The NHS IT worker who snooped on hundreds of patients' records

AN IT manager for the NHS in Yorkshire has been warned he faces jail after admitting illegally spying on medical records of patients.

Dale Trever, 22, was working for a primary care trust as a data quality manager when he accessed patient records - all for women and mostly for his family, friends and colleagues.

It is thought he looked at records on 431 occasions, even going in on weekends to have an illicit peek.

On 336 of those occasions, he was checking out the records of family, friends and colleagues.

John Fitzsimmons, director of performance, governance and informatics for NHS Hull, said Trever's actions were a serious breach of trust.

He said: "Any breach of patient confidentiality is a serious matter and so in this particular case, we welcome the fact a successful criminal prosecution has been brought and that a custodial sentence is being considered.

"It sends out a powerful message to NHS staff and the healthcare community about the importance of data protection.

"We hope the outcome, following a lengthy investigation, will go some way to reassure patients just how seriously we considered this breach of their trust to have been."

Trever, of Hull, appeared at the city's Crown Court and pleaded guilty to seven counts of breaching the Computer Misuse Act 1990 by accessing the medical records of patients without authority.

His barrister, Anil Murray, said: "The defendant denies altering any medical records or copying or printing it off."

Recorder Graham Cook has warned him all sentencing options are open.

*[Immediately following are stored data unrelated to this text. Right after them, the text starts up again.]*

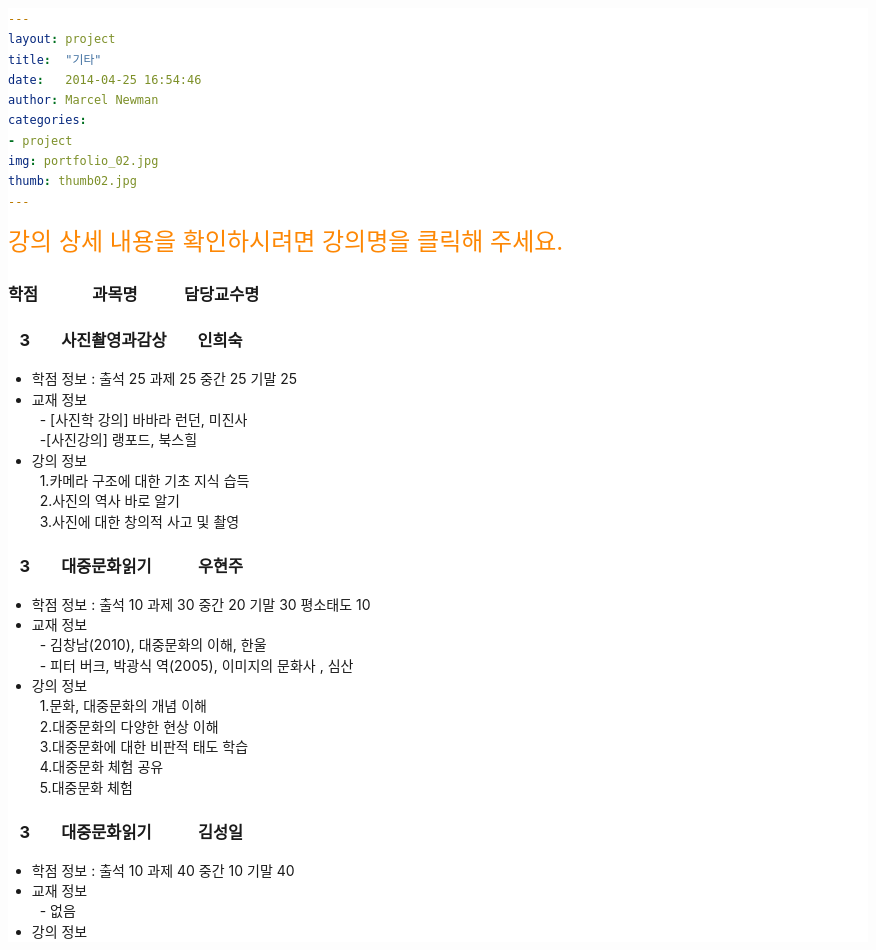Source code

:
 ```yaml
---  
layout: project  
title:  "기타"  
date:   2014-04-25 16:54:46  
author: Marcel Newman  
categories:  
- project  
img: portfolio_02.jpg  
thumb: thumb02.jpg   
---  
```

 <font size="5" color="#FD8704">강의 상세 내용을 확인하시려면 강의명을 클릭해 주세요.</font>
 <h3>학점  &nbsp;&nbsp;&nbsp;&nbsp;&nbsp;&nbsp;&nbsp;&nbsp;&nbsp;&nbsp;&nbsp;&nbsp;  과목명 &nbsp;&nbsp;&nbsp;&nbsp;&nbsp;&nbsp;&nbsp; &nbsp;&nbsp;  담당교수명</h3>


<head>

 <script type="text/javascript" src="http://ajax.googleapis.com/ajax/libs/jquery/1.5.2/jquery.min.js"></script> 
 <script type="text/javascript"> </script>

</head>



<body>

<div>
    <h3 class = "trigger">&nbsp;&nbsp;&nbsp;3  &nbsp;&nbsp;&nbsp;&nbsp;&nbsp;&nbsp;  사진촬영과감상 &nbsp;&nbsp;&nbsp;&nbsp;&nbsp;&nbsp;  인희숙 </h3> 
    <ul class = "toggle">
        <li>학점 정보 : 출석 25 과제 25 중간 25 기말 25</li>
        <li>교재 정보 <br>
        &nbsp;&nbsp;- [사진학 강의] 바바라 런던, 미진사<br>
        &nbsp;&nbsp;-[사진강의] 랭포드, 북스힐<br></li>
       <li> 강의 정보  <br>
        &nbsp;&nbsp;1.카메라 구조에 대한 기초 지식 습득<br>
        &nbsp;&nbsp;2.사진의 역사 바로 알기<br>
        &nbsp;&nbsp;3.사진에 대한 창의적 사고 및 촬영<br></li>
    </ul>
</div>
<div>
    <h3 class = "trigger">&nbsp;&nbsp;&nbsp;3  &nbsp;&nbsp;&nbsp;&nbsp;&nbsp;&nbsp;  대중문화읽기 &nbsp;&nbsp;&nbsp;&nbsp;&nbsp;&nbsp;&nbsp;&nbsp;&nbsp;&nbsp;  우현주</h3>
    <ul class = "toggle">
        <li>학점 정보 : 출석 10 과제 30 중간 20 기말 30 평소태도 10</li>
        <li>교재 정보 <br>
        &nbsp;&nbsp;- 김창남(2010), 대중문화의 이해, 한울<br>
        &nbsp;&nbsp;- 피터 버크, 박광식 역(2005), 이미지의 문화사 , 심산</li>
       <li> 강의 정보  <br>
        &nbsp;&nbsp;1.문화, 대중문화의 개념 이해<br>
        &nbsp;&nbsp;2.대중문화의 다양한 현상 이해 <br>
        &nbsp;&nbsp;3.대중문화에 대한 비판적 태도 학습<br>
        &nbsp;&nbsp;4.대중문화 체험 공유 <br>
        &nbsp;&nbsp;5.대중문화 체험</li>
    </ul>
    </div>
    <div>
     <h3 class = "trigger">&nbsp;&nbsp;&nbsp;3  &nbsp;&nbsp;&nbsp;&nbsp;&nbsp;&nbsp;  대중문화읽기 &nbsp;&nbsp;&nbsp; &nbsp;&nbsp;&nbsp;&nbsp;&nbsp;&nbsp;  김성일</h3>
    <ul class = "toggle">
        <li>학점 정보 : 출석 10 과제 40 중간 10 기말 40</li>
        <li>교재 정보 <br>
        &nbsp;&nbsp;- 없음</li>
       <li> 강의 정보  <br>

He said: "You have pleaded guilty to these offences and I have been asked to adjourn the case for the preparation of a pre-sentence report. I will do that and it will look at all options relating to your case."

Trever had been working as a primary care data quality facilitator for the Hull PCT when he accessed the data between October 2008 and June last year.

On the practice's website, it states the PCT's privacy policy, reading: "We respect your right to privacy and keep all your health information confidential and secure."

Trever will be sentenced next month.